Le projet de loi portant modification de la loi sur la CVR a été adopté, jeudi 25 octobre, à l’Assemblée nationale. Elle prévoit l’extension des missions de cette commission. Ce qui a suscité un débat houleux.
Réalisé par Edouard Nkurunziza et Egide Nikiza
Les enquêtes de la CVR devront désormais porter sur une période qui va de 1885, date de la tenue de la conférence de Berlin sur le partage de l’Afrique, jusqu’au 4 décembre 2008, marquant la fin des hostilités.
Exposant les motifs de ce projet au Palais des Congrès de Kigobe, Aimée-Laurentine Kanyana, ministre de la Justice, a indiqué que le gouvernement a pris en compte les recommandations des élus du peuple. Les deux chambres du Parlement, réunies en congrès le 10 octobre, avaient suggéré que les enquêtes de cette commission couvrent également la période coloniale.
Certains députés ont réclamé que cette extension porte également sur les évènements de 2015. Pourquoi, s‘interroge Simon Bizimungu, priverait-on la vérité aux Burundais qui veulent savoir ce qui s’est passé après 2008 en vue d’une réconciliation réussie?
Le député Fabien Banciryanino abondera dans le même sens.
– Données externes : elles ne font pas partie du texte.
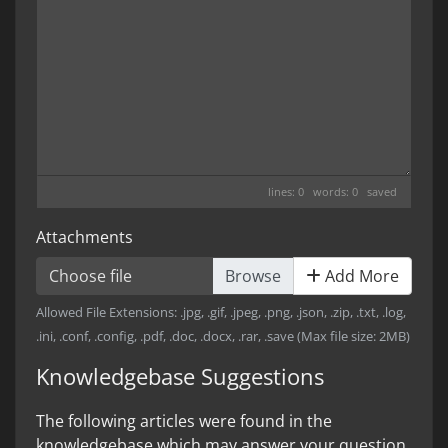
lines: 0 words: 0
saved
Attachments
Choose file
Add More
Allowed File Extensions: .jpg, .gif, .jpeg, .png, .json, .zip, .txt, .log,
.ini, .conf, .config, .pdf, .doc, .docx, .rar, .save (Max file size: 2MB)
Knowledgebase Suggestions
The following articles were found in the
knowledgebase which may answer your question.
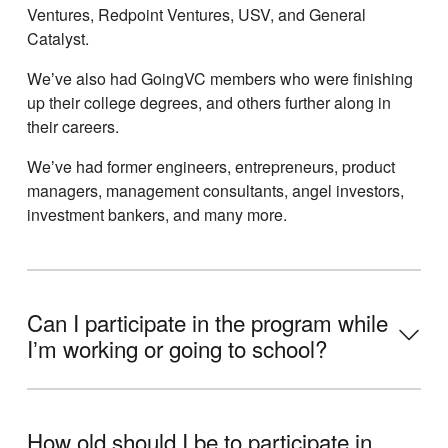
Ventures, Redpoint Ventures, USV, and General
Catalyst.
Weʼve also had GoingVC members who were finishing
up their college degrees, and others further along in
their careers.
Weʼve had former engineers, entrepreneurs, product
managers, management consultants, angel investors,
investment bankers, and many more.
Can I participate in the program while
Iʼm working or going to school?
How old should I be to participate in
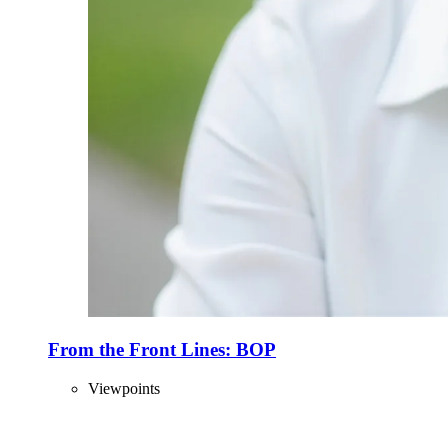
From the Front Lines: BOP
Viewpoints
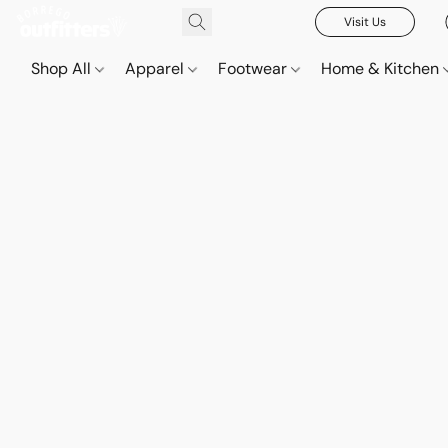
Visit Us
Shop All
Apparel
Footwear
Home & Kitchen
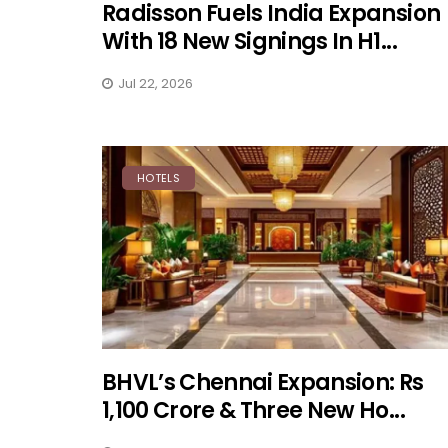
Radisson Fuels India Expansion
With 18 New Signings In H1...
Jul 22, 2026
HOTELS
BHVL’s Chennai Expansion: Rs
1,100 Crore & Three New Ho...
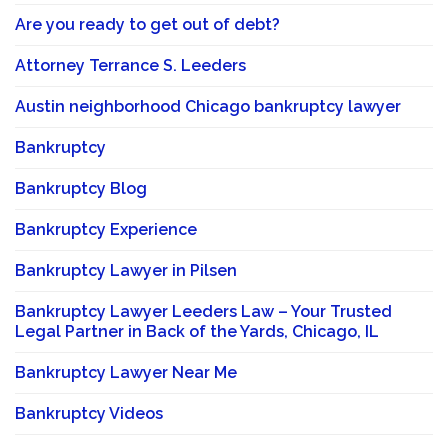
Are you ready to get out of debt?
Attorney Terrance S. Leeders
Austin neighborhood Chicago bankruptcy lawyer
Bankruptcy
Bankruptcy Blog
Bankruptcy Experience
Bankruptcy Lawyer in Pilsen
Bankruptcy Lawyer Leeders Law – Your Trusted
Legal Partner in Back of the Yards, Chicago, IL
Bankruptcy Lawyer Near Me
Bankruptcy Videos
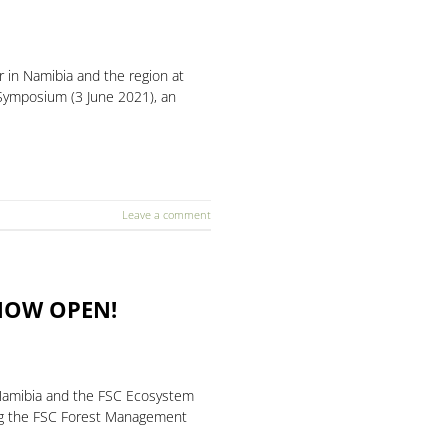
 in Namibia and the region at
h Symposium (3 June 2021), an
Leave a comment
 NOW OPEN!
r Namibia and the FSC Ecosystem
ing the FSC Forest Management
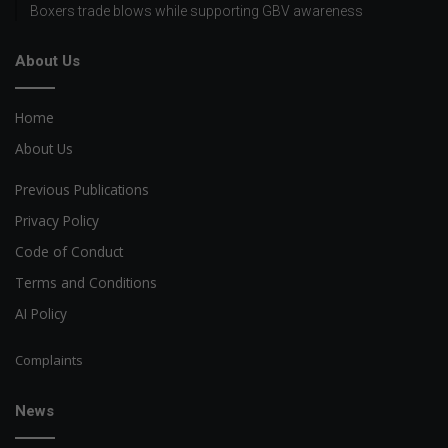
Boxers trade blows while supporting GBV awareness
About Us
Home
About Us
Previous Publications
Privacy Policy
Code of Conduct
Terms and Conditions
AI Policy
Complaints
News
Il déplore que la période d’après 2008 soit ignorée alors qu’elle est aussi jalonnée par des crises. «Des crimes se commettent même de nos jours».
Pour M. Banciryanino, le gouvernement n’a pas considéré les avis des représentants du peuple. «Les parlementaires avaient pourtant non seulement insisté sur les enquêtes qui couvriraient la période coloniale mais aussi celle d’après 2008».
Rapport régulier au bout d’une année
Des inquiétudes que balaie du revers de la main la ministre Kanyana. La période considérée, selon elle, tient compte de la période durant laquelle le Burundi n’avait pas d’institutions crédibles. Elle est en plus liée au contexte socio-sécuritaire d’alors. «Nous avons dès 2005 des institutions démocratiquement élues qui tranchent les différends de la population».
Pour la ministre Kanyana, enquêter sur cette période serait mettre en cause ces institutions, pourtant en exercice. «Nous serions en train de nous remettre en question».
Loin d’être convaincu, le député Banciryanino ne mâchera pas ses mots : «Ces propos du ministre sont comme ceux qui étaient tenus sous le régime Micombero». L’opinion garde du président Micombero, qui a inauguré la République, le 28 novembre 1966, le souvenir d’un chef d’Etat autoritaire.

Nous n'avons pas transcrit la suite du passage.